=== Action item ===
Within the records below, find the line with "right ankle: (223, 611, 40)" and the line with "left knee: (535, 351, -19)", then reproduce exactly those two lines and all lines between them, without any picture.

*** Extracted records ***

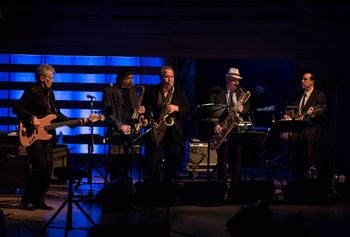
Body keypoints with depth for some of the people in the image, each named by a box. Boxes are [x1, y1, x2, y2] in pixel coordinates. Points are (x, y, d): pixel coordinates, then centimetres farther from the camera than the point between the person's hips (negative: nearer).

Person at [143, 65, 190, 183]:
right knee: (152, 163, -5)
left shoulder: (179, 92, 10)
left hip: (174, 132, 2)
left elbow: (187, 109, 6)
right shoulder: (152, 91, 6)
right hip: (155, 130, -1)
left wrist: (177, 108, -13)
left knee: (172, 163, 2)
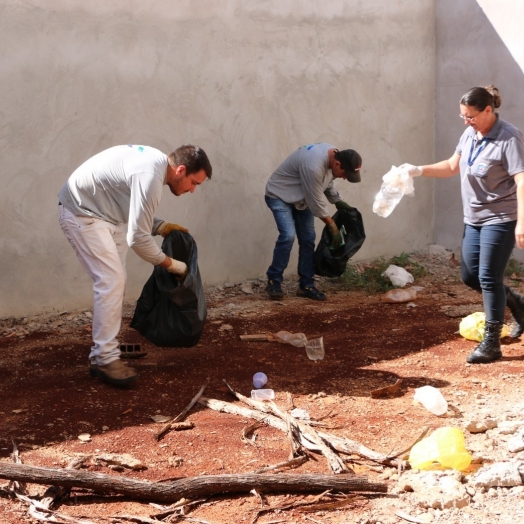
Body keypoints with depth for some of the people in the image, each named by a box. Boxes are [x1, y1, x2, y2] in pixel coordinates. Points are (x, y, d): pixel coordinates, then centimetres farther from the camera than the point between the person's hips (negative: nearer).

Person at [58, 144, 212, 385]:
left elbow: (135, 212, 15)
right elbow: (138, 238, -26)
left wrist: (162, 227, 1)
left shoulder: (155, 162, 4)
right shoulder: (150, 176, -28)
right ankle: (104, 359, -10)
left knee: (114, 279, 14)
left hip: (101, 211, 11)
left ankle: (106, 345, 24)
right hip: (81, 213, -11)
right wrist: (173, 265, -14)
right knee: (111, 281, -14)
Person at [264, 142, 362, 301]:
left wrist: (338, 202, -2)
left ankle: (306, 285, 8)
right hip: (279, 196, -8)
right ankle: (273, 281, -9)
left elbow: (326, 183, 10)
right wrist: (333, 228, -20)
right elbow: (317, 202, -29)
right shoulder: (313, 166, -38)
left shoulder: (334, 155, -10)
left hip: (301, 197, 8)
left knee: (308, 239, 1)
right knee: (288, 235, -23)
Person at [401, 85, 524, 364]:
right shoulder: (469, 134, 5)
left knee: (489, 278, -7)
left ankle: (491, 343, 3)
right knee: (470, 275, 12)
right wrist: (419, 170, 4)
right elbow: (452, 166, 17)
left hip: (500, 220, -8)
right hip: (473, 219, 8)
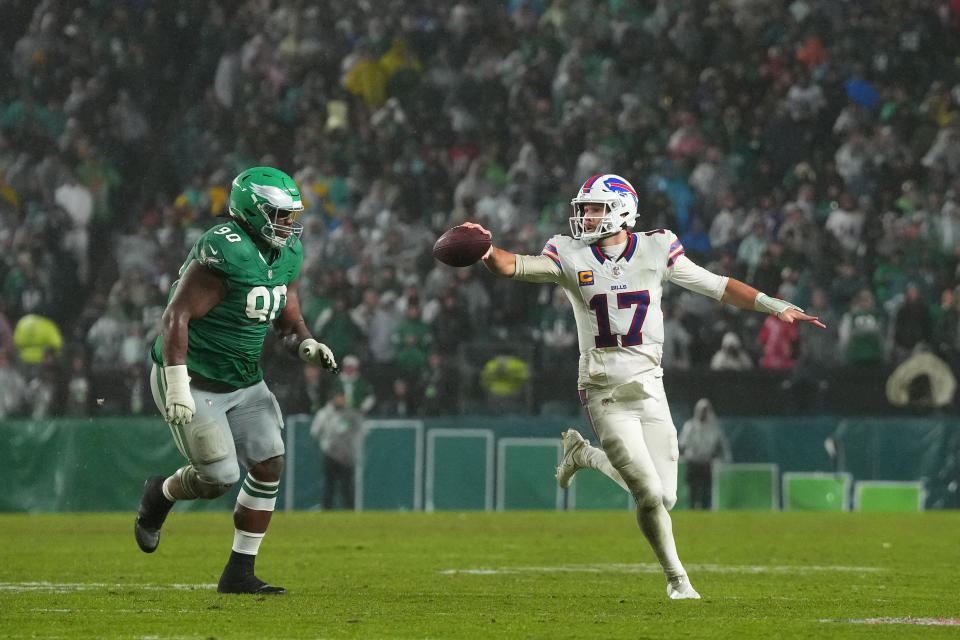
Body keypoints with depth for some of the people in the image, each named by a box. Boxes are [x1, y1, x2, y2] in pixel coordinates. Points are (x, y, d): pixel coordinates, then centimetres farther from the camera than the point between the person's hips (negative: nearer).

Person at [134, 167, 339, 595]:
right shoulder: (224, 253, -24)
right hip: (194, 382, -8)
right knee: (219, 478, -9)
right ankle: (160, 494, 26)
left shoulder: (286, 256, 4)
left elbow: (289, 323, 13)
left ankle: (240, 573, 7)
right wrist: (177, 386, -30)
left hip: (243, 382, 8)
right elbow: (176, 317, -25)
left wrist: (308, 347, -11)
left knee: (269, 466, -2)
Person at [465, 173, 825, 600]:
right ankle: (675, 577, 15)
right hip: (605, 395, -3)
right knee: (649, 494, -9)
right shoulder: (571, 257, -3)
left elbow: (717, 287, 6)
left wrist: (776, 307, 2)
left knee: (664, 497, 2)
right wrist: (487, 252, -38)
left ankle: (584, 454, 27)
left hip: (648, 388, 3)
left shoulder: (655, 251, 1)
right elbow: (513, 267, -16)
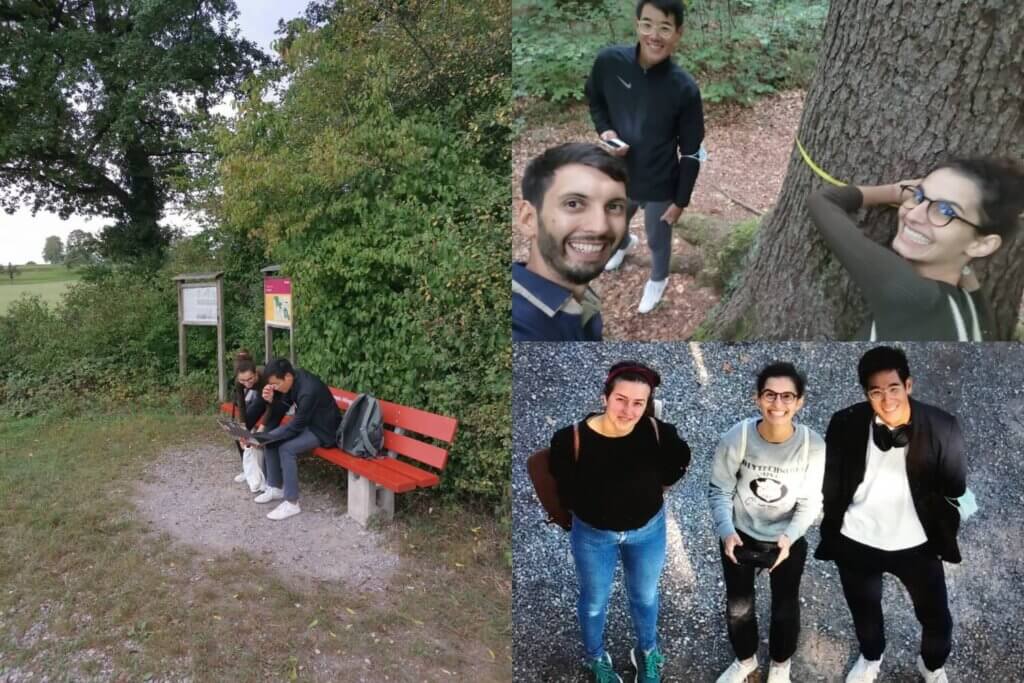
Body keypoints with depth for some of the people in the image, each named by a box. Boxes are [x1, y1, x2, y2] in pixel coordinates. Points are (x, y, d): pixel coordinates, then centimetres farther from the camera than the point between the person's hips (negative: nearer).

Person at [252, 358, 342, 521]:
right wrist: (271, 400, -17)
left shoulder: (308, 390, -32)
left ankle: (291, 503, -16)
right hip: (306, 423, 9)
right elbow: (281, 412, 4)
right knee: (270, 440, 2)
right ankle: (275, 488, 16)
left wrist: (264, 438, -23)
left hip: (324, 430, -9)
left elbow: (295, 427, -26)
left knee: (286, 449, -26)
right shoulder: (293, 381, -5)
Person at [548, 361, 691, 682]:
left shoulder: (658, 432, -25)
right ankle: (595, 657, 54)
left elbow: (681, 460, -1)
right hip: (593, 535, -1)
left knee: (645, 596, 27)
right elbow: (565, 490, -10)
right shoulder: (573, 438, -30)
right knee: (594, 601, 23)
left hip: (649, 530, 2)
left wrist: (653, 489, -2)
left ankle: (647, 653, 57)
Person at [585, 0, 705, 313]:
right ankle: (624, 244, 68)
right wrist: (605, 130, -14)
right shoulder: (609, 61, -19)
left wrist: (680, 201, -8)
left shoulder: (684, 89, -25)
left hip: (660, 186, -3)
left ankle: (658, 280, 55)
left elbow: (691, 153, -13)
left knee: (658, 240, 22)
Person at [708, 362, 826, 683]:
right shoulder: (736, 438, -27)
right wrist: (726, 531, -29)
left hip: (788, 538, 0)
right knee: (738, 605, 18)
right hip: (740, 534, 0)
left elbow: (810, 502, -13)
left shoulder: (813, 445, -25)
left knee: (786, 606, 20)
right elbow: (719, 490, -15)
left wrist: (789, 536, -28)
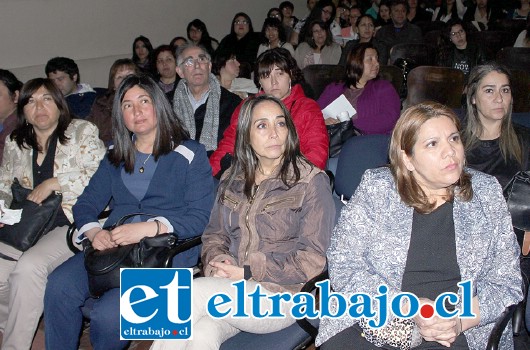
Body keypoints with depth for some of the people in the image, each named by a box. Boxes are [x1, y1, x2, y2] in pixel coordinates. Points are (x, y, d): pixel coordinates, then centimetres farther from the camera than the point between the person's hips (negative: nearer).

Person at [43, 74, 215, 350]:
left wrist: (150, 228, -19)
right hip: (112, 245, 5)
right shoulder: (115, 158, 21)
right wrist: (93, 231, -8)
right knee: (59, 287, -23)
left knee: (110, 313, -27)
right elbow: (86, 203, 15)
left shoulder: (190, 154, 4)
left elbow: (200, 218, -5)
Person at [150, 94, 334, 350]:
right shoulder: (232, 179, 14)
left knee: (191, 292, -27)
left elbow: (311, 261, -7)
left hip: (282, 294, -4)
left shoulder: (311, 181, -3)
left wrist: (248, 273, -13)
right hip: (229, 288, 4)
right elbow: (214, 233, 17)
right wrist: (217, 260, -8)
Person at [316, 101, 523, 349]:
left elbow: (507, 282, 5)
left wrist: (460, 319, -13)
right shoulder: (374, 188, 0)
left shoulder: (486, 193, 6)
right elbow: (343, 265, -5)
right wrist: (409, 308, -16)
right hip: (374, 320, -1)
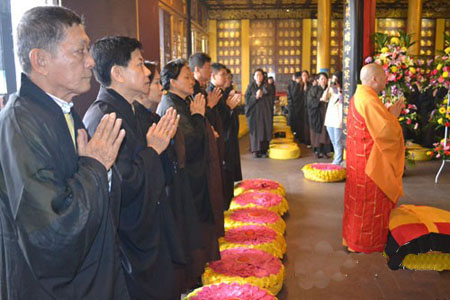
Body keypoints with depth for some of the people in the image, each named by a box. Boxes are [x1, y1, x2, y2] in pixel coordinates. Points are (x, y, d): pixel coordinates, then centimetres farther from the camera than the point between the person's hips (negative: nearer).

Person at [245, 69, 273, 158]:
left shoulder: (266, 87, 7)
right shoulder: (250, 87, 3)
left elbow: (270, 100, 4)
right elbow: (247, 99, -4)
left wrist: (262, 96, -13)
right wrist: (256, 96, -19)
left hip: (265, 113, 2)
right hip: (254, 112, -2)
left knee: (265, 131, -1)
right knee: (255, 131, -3)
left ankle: (264, 150, 6)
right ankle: (255, 150, 4)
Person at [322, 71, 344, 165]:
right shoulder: (332, 89, 10)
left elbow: (343, 100, -20)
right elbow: (324, 98, -2)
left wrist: (339, 89, -19)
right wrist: (329, 86, -8)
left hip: (338, 119, -6)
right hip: (329, 118, 6)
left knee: (338, 142, -4)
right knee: (334, 142, 14)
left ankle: (337, 162, 1)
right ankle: (338, 159, 26)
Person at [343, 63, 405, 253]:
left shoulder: (358, 97, 10)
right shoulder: (369, 100, -23)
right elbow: (386, 130, -27)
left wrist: (387, 113, 9)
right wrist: (393, 115, -10)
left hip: (359, 156, 10)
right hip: (370, 160, -10)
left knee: (359, 200, 20)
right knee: (369, 201, 3)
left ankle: (355, 236, 34)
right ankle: (364, 242, 17)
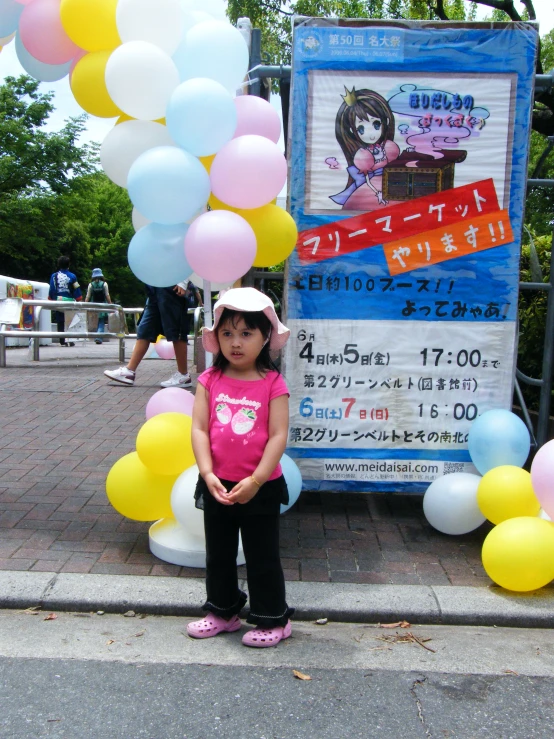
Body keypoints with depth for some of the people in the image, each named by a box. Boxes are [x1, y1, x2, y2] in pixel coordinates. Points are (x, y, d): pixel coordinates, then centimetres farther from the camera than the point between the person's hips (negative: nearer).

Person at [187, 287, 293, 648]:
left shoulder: (273, 384, -11)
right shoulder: (210, 380, -3)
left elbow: (278, 436, -14)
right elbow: (199, 428, -7)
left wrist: (255, 480, -19)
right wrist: (208, 474, -16)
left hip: (261, 488, -4)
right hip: (216, 485, 4)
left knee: (263, 557, 10)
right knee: (218, 554, 20)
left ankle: (273, 619, 28)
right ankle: (223, 611, 40)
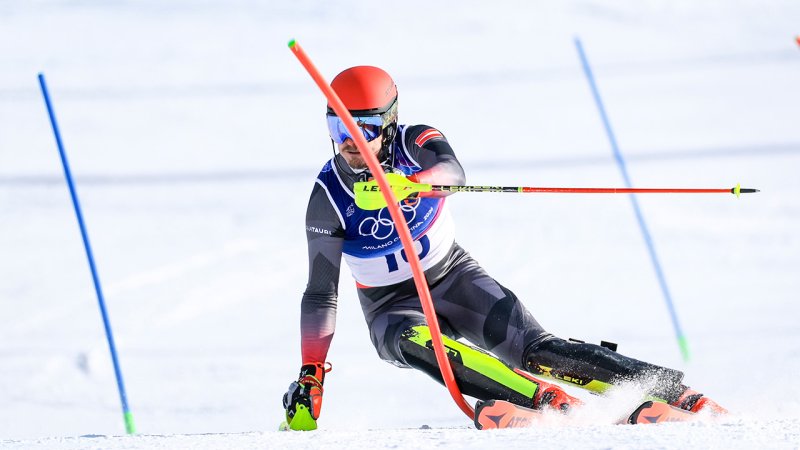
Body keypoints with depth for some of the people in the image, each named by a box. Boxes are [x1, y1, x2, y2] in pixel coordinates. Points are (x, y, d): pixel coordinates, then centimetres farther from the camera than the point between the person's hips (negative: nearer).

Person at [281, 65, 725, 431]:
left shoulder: (415, 143, -15)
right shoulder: (328, 197, -15)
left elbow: (452, 172, -40)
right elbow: (321, 293, -11)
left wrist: (404, 184, -61)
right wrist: (310, 376, -16)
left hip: (453, 277, 1)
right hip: (393, 308, -1)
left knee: (535, 351, -19)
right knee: (416, 343, -36)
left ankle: (675, 393, -20)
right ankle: (548, 401, -48)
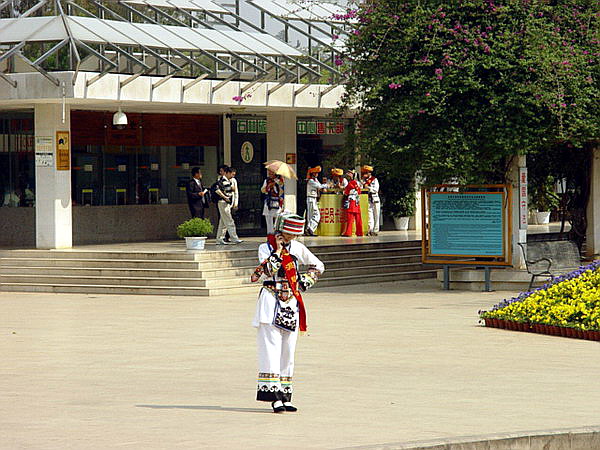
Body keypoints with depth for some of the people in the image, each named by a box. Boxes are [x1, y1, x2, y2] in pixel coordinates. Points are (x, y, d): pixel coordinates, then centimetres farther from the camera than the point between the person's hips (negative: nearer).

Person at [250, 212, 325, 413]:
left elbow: (318, 266, 23)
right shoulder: (265, 248, 0)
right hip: (271, 304, -5)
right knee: (271, 348, -12)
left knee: (288, 351, 6)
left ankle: (285, 396, 10)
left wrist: (307, 280, 9)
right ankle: (273, 395, -16)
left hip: (291, 304, 5)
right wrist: (277, 251, -17)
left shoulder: (297, 248, 11)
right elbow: (266, 273, -17)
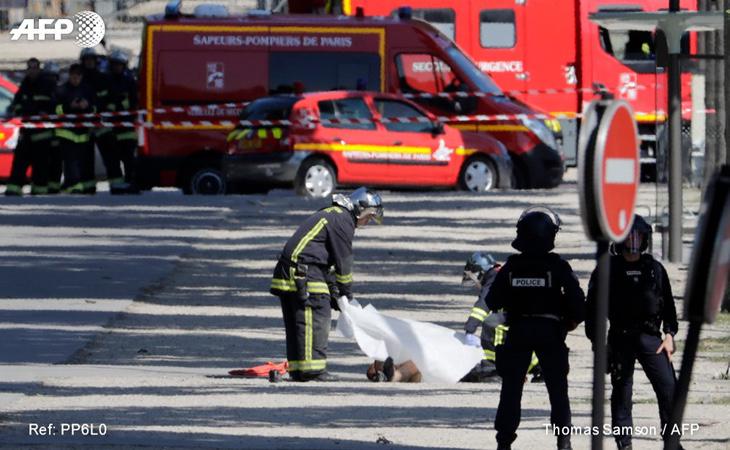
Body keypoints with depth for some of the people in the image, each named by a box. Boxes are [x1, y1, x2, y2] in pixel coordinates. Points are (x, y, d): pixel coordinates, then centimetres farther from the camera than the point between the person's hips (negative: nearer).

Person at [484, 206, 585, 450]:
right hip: (550, 331, -1)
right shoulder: (558, 266, -9)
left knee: (511, 387, 7)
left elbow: (492, 302, -1)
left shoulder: (511, 266, -3)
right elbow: (577, 300, -13)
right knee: (557, 388, 7)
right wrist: (573, 320, 6)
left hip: (518, 332, 1)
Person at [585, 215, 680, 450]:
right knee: (621, 392, 1)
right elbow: (593, 307, 5)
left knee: (668, 388, -10)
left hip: (651, 338, 1)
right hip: (620, 339, -1)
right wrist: (597, 342, -1)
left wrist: (669, 335, 4)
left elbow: (668, 305, 15)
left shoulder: (655, 269, 12)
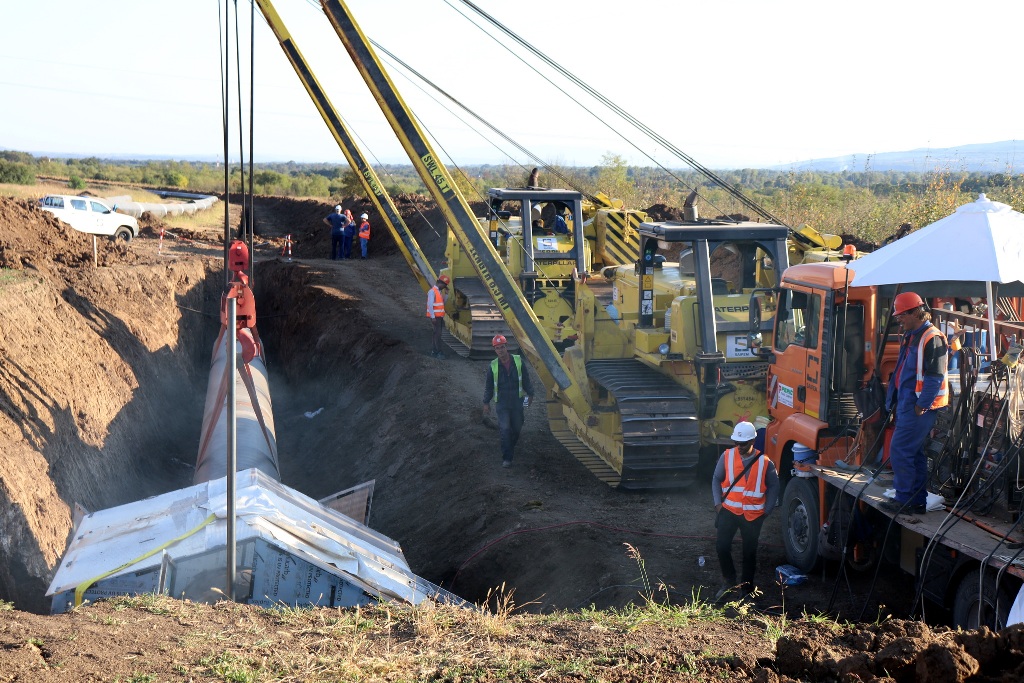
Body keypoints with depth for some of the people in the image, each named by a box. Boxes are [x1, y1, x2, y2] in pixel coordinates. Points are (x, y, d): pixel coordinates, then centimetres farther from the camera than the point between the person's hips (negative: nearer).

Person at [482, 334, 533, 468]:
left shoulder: (518, 361, -2)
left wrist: (529, 394, 10)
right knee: (505, 429, -12)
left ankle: (511, 446, 40)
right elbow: (488, 386, 6)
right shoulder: (493, 366, -4)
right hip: (501, 403, -2)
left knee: (517, 428, 12)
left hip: (517, 401, 2)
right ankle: (506, 458, -8)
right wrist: (486, 403, 9)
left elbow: (526, 380, 8)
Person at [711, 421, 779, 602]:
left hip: (753, 514, -1)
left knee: (750, 552, 8)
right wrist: (718, 503, -3)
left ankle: (747, 589, 22)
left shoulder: (764, 462, -7)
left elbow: (773, 486, 2)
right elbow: (716, 479, 4)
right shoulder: (727, 456, -5)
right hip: (729, 510, 1)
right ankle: (730, 581, 16)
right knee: (722, 546, -6)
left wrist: (767, 511, -3)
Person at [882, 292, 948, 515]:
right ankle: (918, 501, 18)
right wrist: (896, 401, 19)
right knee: (915, 453, 12)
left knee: (900, 450, -9)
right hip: (907, 404, 10)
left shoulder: (931, 339, -16)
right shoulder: (911, 336, 16)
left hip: (920, 406, -10)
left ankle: (904, 499, -4)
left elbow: (935, 377, -20)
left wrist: (922, 405, -20)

*** End of Extracted records ***

=== Result of the exercise ===
right ankle: (223, 611, 40)
Body keypoints with depth for some of the people in the image, each named by a box. Boxes are [x1, y1, x2, y2] in pixel coordinates. Points are (x, y, d): pixel coordinates, then centimetres farther from the camera than the point between the person's hips (negative: nearer).

Person at [281, 65, 725, 431]:
left shoulder: (415, 143, -15)
right shoulder: (328, 197, -15)
left elbow: (452, 172, -40)
right elbow: (321, 293, -11)
left wrist: (404, 184, -61)
right wrist: (310, 376, -16)
left hip: (453, 277, 1)
right hip: (393, 308, -1)
left knee: (535, 351, -19)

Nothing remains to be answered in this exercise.